▶ Recorded information
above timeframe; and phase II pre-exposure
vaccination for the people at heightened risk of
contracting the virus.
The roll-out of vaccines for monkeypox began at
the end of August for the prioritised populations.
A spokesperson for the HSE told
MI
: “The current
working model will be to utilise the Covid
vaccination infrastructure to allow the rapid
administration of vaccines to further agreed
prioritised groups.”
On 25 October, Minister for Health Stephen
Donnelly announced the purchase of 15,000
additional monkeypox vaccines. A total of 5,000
==
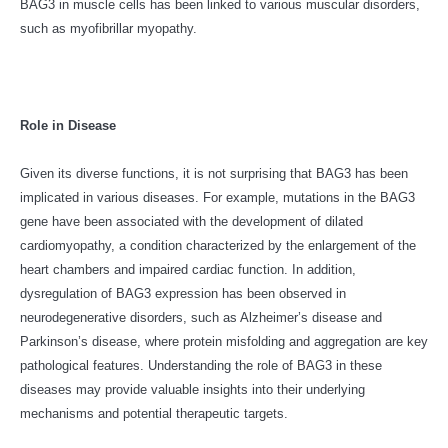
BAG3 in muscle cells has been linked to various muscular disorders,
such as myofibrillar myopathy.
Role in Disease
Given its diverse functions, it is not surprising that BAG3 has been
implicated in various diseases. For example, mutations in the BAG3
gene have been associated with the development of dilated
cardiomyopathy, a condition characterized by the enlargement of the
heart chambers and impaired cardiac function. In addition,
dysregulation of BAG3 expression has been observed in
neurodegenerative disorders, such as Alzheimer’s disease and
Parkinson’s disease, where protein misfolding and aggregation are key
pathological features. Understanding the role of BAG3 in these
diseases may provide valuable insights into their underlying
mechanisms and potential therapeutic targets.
--
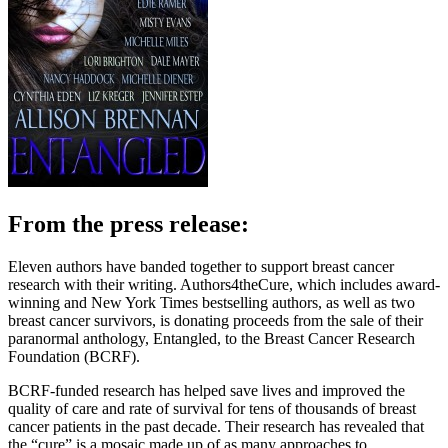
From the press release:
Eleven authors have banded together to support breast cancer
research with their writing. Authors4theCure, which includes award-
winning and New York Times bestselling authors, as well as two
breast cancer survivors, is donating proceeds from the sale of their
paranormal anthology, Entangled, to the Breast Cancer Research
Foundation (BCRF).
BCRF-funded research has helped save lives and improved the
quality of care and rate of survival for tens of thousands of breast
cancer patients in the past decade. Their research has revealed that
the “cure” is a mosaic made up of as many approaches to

▶ What is required
In the listing above, find the line with "BAG3 in muscle" and the line with "mechanisms and potential therapeutic targets."; output exactly those lines and all lines between them.

▶ Result of the task
BAG3 in muscle cells has been linked to various muscular disorders,
such as myofibrillar myopathy.
Role in Disease
Given its diverse functions, it is not surprising that BAG3 has been
implicated in various diseases. For example, mutations in the BAG3
gene have been associated with the development of dilated
cardiomyopathy, a condition characterized by the enlargement of the
heart chambers and impaired cardiac function. In addition,
dysregulation of BAG3 expression has been observed in
neurodegenerative disorders, such as Alzheimer’s disease and
Parkinson’s disease, where protein misfolding and aggregation are key
pathological features. Understanding the role of BAG3 in these
diseases may provide valuable insights into their underlying
mechanisms and potential therapeutic targets.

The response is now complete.